Trees in the riparian zone (Trees and water resources).

Joseph Zorzin redoak at forestmeister.com
Tue Sep 30 04:01:15 EST 1997


A.J. Glauber wrote:
> 
> A complex answer to a complex question.
> 
> Yes, some types of trees do use relatively high amounts of water (e.g.
> willows, cottonwoods, etc.). However, vegetation in channels or
> floodplains slow the flow of water, instead of conveying higher flows
> quickly downstream (often too quickly to be handled by
> stormwater-discharge or filtration systems).
> 
> Riparian wetlands (including forested) provide many beneficial services
> to the ecosystem and to human devleopment.
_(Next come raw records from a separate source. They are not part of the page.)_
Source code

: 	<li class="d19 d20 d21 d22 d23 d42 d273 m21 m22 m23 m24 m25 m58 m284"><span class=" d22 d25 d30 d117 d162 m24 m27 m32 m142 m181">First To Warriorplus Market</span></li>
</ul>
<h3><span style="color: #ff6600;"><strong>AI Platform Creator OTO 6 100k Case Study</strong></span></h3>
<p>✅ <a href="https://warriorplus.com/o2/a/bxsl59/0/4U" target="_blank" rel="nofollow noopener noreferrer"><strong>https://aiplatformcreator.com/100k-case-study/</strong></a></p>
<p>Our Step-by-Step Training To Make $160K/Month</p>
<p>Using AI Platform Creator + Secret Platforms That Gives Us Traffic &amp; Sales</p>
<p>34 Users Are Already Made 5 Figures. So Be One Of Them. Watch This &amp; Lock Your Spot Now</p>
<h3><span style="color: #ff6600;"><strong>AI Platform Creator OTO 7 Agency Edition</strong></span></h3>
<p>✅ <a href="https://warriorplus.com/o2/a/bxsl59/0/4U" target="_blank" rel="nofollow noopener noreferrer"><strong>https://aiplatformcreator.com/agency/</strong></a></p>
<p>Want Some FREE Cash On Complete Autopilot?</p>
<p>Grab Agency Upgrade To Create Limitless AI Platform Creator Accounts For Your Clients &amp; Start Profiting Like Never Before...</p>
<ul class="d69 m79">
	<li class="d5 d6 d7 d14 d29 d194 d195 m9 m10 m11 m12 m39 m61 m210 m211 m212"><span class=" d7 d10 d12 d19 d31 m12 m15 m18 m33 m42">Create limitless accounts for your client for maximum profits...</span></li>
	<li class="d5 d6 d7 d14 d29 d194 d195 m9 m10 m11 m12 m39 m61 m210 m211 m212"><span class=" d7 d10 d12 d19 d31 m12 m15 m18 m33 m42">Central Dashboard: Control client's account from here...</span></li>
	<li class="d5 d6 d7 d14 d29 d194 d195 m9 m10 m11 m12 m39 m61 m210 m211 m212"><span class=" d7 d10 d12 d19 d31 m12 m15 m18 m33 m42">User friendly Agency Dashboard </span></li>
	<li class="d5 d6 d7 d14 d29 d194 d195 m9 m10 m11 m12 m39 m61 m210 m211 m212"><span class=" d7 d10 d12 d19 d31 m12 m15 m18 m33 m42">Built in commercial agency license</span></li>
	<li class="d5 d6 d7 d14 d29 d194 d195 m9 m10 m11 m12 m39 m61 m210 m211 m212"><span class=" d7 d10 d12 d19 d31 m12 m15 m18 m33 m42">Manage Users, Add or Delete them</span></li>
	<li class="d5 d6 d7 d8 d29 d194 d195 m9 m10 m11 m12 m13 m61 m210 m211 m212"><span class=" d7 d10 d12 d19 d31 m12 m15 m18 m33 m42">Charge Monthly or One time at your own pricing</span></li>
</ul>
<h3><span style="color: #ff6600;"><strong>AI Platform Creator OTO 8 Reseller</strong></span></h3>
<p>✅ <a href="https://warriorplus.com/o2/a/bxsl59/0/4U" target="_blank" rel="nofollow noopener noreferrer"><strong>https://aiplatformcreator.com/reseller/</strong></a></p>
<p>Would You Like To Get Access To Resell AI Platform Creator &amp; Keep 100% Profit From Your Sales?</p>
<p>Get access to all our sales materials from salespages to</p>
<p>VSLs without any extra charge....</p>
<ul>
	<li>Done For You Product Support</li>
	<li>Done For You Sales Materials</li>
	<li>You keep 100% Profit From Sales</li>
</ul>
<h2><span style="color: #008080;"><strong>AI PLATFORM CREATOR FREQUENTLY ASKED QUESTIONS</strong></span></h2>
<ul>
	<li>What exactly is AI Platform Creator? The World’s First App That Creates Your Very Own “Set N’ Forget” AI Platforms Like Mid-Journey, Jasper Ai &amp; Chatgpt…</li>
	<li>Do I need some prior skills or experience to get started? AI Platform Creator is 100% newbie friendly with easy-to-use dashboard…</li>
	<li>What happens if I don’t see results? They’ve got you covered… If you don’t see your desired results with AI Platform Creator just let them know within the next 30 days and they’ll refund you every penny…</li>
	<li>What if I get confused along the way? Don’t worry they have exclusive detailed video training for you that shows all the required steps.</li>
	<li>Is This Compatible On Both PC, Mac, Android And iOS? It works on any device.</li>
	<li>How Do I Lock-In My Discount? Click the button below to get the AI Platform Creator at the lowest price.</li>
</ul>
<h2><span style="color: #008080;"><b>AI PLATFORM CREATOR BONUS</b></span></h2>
For example, wetlands: (1)
> act as "filters", removing many contaminants from water, including
> heavy metals, and storing them in saturated conditions that may not be
> bioavailable; (2) minimize the impact of flooding, by providing storage
> capacity for high waters; and (3) provide habitat to a plethora of
> wildlife species at varying times in their life histories.
> 
> In my job as a restoration ecologist, I have countless projects that
> involve developing mitigation and restoration plans to offset the
> unintended effects of dredging, channelization, and/or vegetation
> removal. The impacts to both the ecosystem and public works are
> staggering. In the San Francisco Bay Area, voters have just approved
> over $200,000,000 to come up with ways of restoring the Sacramento-San
> Joaquin Delta that is faces catestrophic decline both in terms of biota
> (numerous endangered fish species and aquatic habitats), water supply
> (heavily engineered water distribution systems based on levees,
> dredging, canals, pumping, etc), water quality (decimation of wetlands
> coupled with increase in polution from agriculture, non-point sources,
> etc.),  and various other factors.
> 
> So, let's think before we act! There are ways to accomodate both humans
> and the world beyond that can save countless dollars and quandries in
> the not-too-distant-future.

And of course when all the damage was being done to the environment
there were people speaking up and being ignored as dangerous radicals
who didn't appreciate the wonders of modern capitalism.